Bill and Melinda Gates, through the work of their foundation, governmental and private partnerships, continue to push the conversation forward toward a generation of world improvers. And their annual letter proves: you don’t need a super suit to do it.

Nora Harless

Photo: Wikipedia

ricePATH, formerly known as the Program for Appropriate Technology in Health, is an international nonprofit organization that focuses on developing innovative, high-impact and low-cost health solutions in more than 70 countries.

PATH attempts to address a wide breadth of health problems ranging from vaccines for bird flu, to cheap ways to heal broken bones, to developing practical ways to purify water. The organization focuses to a large extent on collaboration. They develop health solutions with the communities that will use them, keeping them in contact with the specific needs of the people they serve. According to their website, PATH “infuses innovation and collaboration into those solutions to ensure they work in poor as well as rich countries.”

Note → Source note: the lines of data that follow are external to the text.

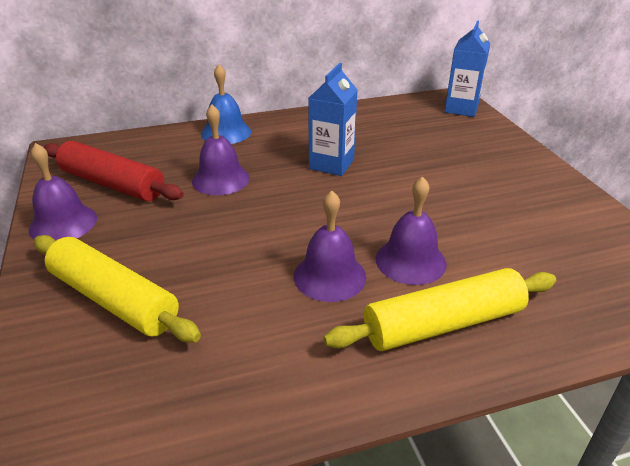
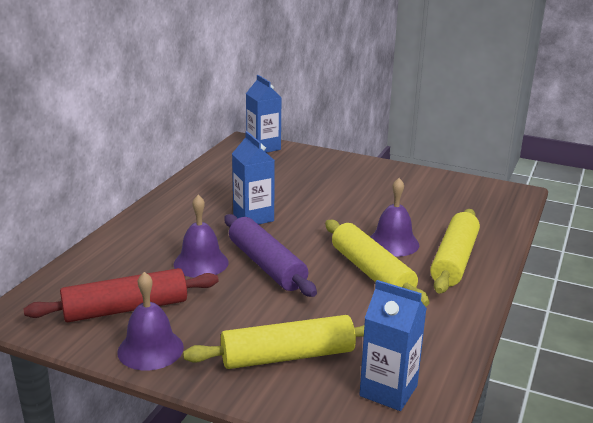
camera: 50 degrees left, 10 degrees down
(105, 404) = (388, 391): none -> blue carton
(226, 132) = (133, 234): blue bell -> none
(259, 210) = (267, 265): none -> purple rolling pin
(329, 276) = (372, 272): purple bell -> yellow rolling pin

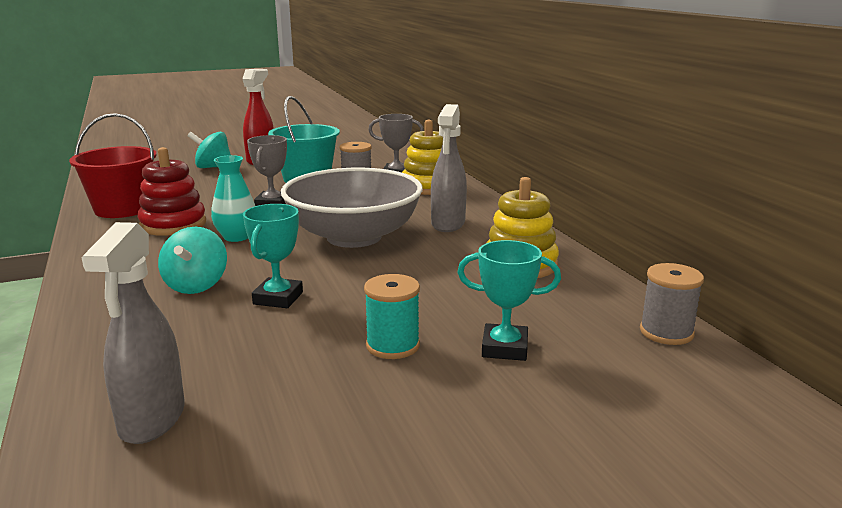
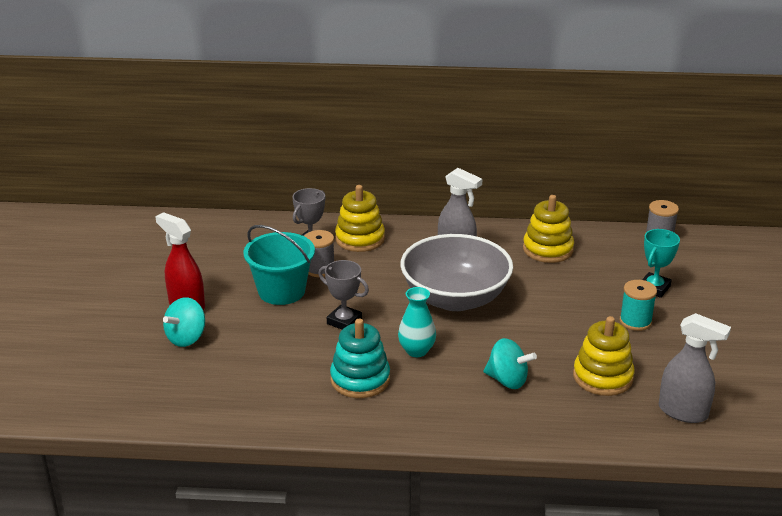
camera: 65 degrees left, 10 degrees up
(122, 209) = (289, 405): red bucket -> none
(173, 224) = (360, 379): red stacking toy -> turquoise stacking toy
(227, 341) = (602, 377): none -> yellow stacking toy
(278, 298) = (549, 349): turquoise trophy -> none

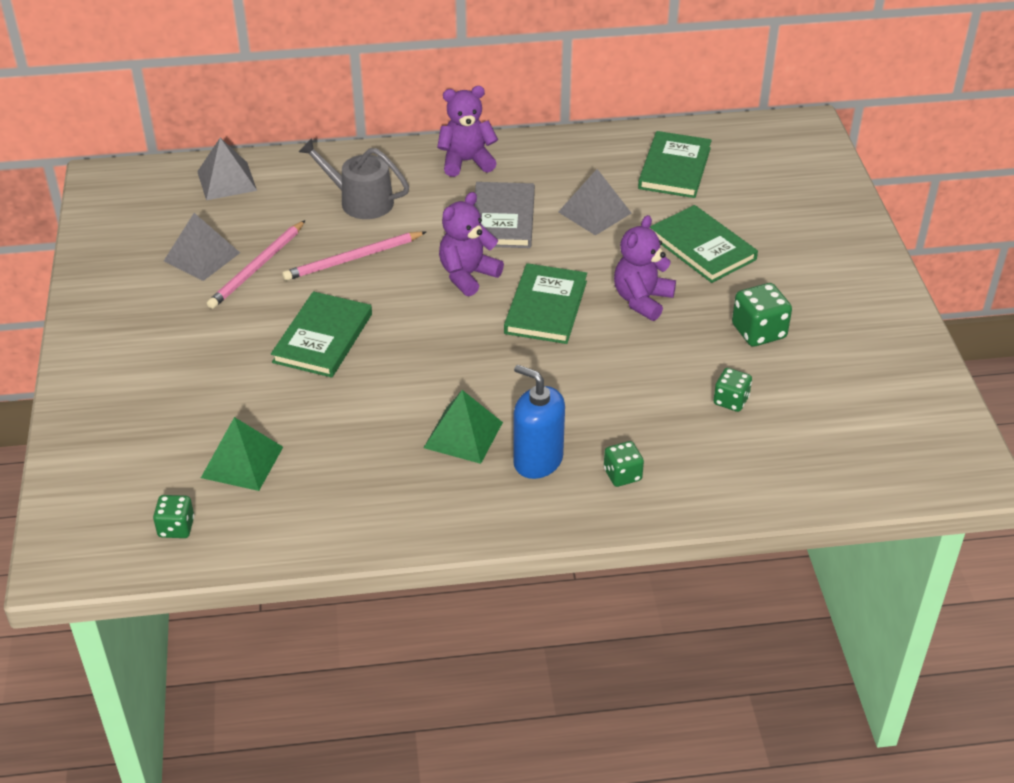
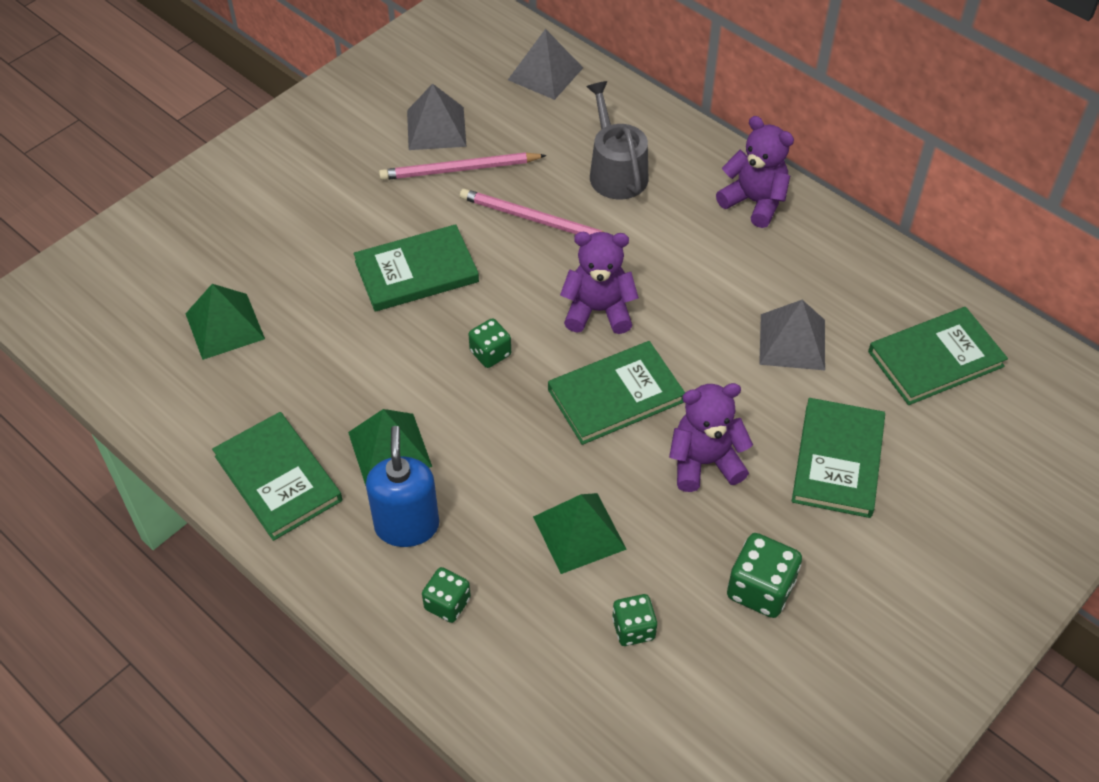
camera: 50 degrees right, 10 degrees up
(176, 527) = (120, 338): green dice -> green dice (490, 353)
(421, 505) = (278, 478): none -> green book
(503, 219) = (704, 282): grey book -> none
(633, 383) = (579, 532): none -> green pyramid

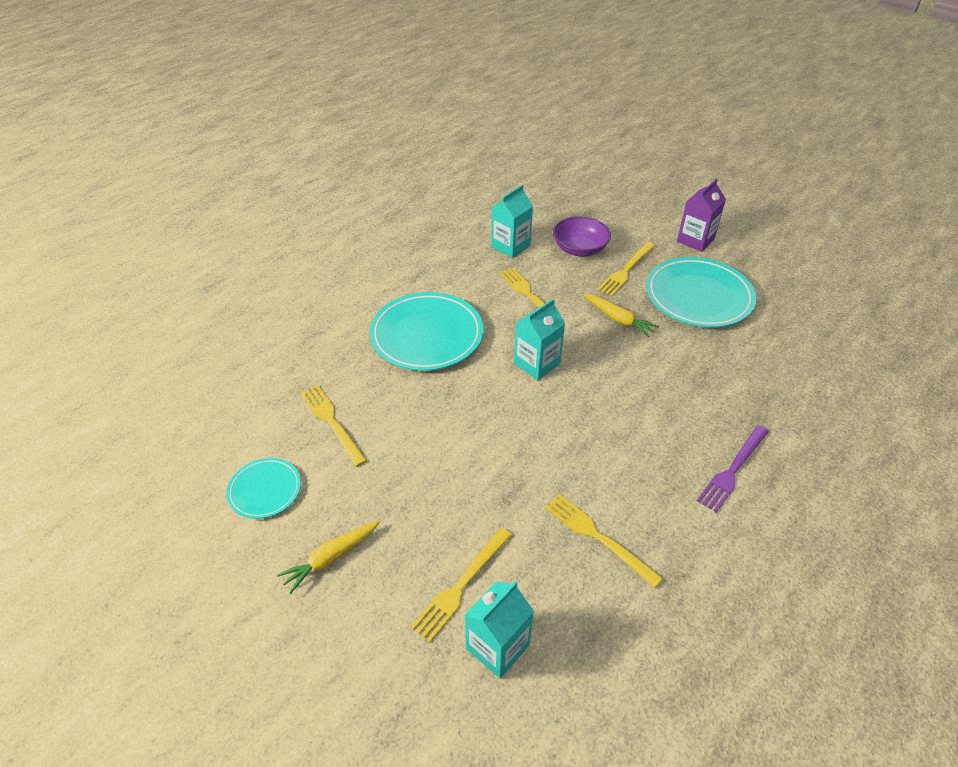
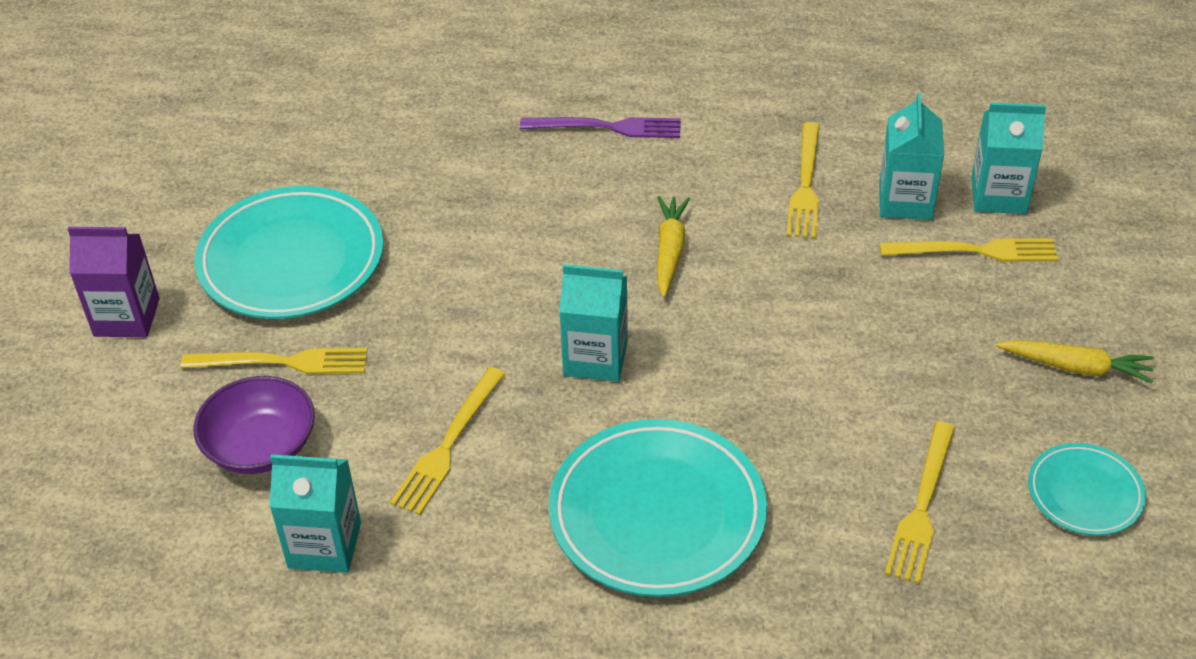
camera: 125 degrees left, 0 degrees up
(538, 582) = (905, 201): none -> turquoise carton
(618, 319) = (419, 320): yellow carrot -> yellow carrot (669, 252)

PATH began in Seattle, Washington in 1977 with the goal of implementing new contraceptives into poor countries that needed them but could not afford them. Now PATH has expanded to include all health issues in developing countries.

Today, the innovators at PATH now spend their time trying to figure out how to meet basic health needs. In the face of this daunting task, the secret to operations at PATH is their specific and autonomous projects.

PATH is organized project by project with small teams gearing solutions towards very specific health issues in specific communities. A large portion of PATH staffers also come from the for-profit community, making it easier for PATH to forge partnerships and deals with commercial companies which, according to PATH’s website, “…are a critical and unique element of our approach.”

One significant health technology developed by PATH is their Ultra Rice. Ultra Rice is made from combining rice flour with essential micronutrients and then molding the product into a rice shape. These new fortified rice grains are typically blended with normal white rice to fight malnutrition in poor communities. By addressing things like iron deficiency, vitamin A deficiency, folic acid deficiency and zinc deficiency, Ultra Rice gives children in developing countries the opportunity to grow into health adults and become productive members of their communities.

Ultra Rice is just one example of how PATH is using innovative technologies to transform the developing world. The organization’s work is important given that, in many communities, solvable health issues like malnutrition are the biggest obstacles to development. Innovations like Ultra Rice give these communities the ability to overcome obstacles and rise out of poverty.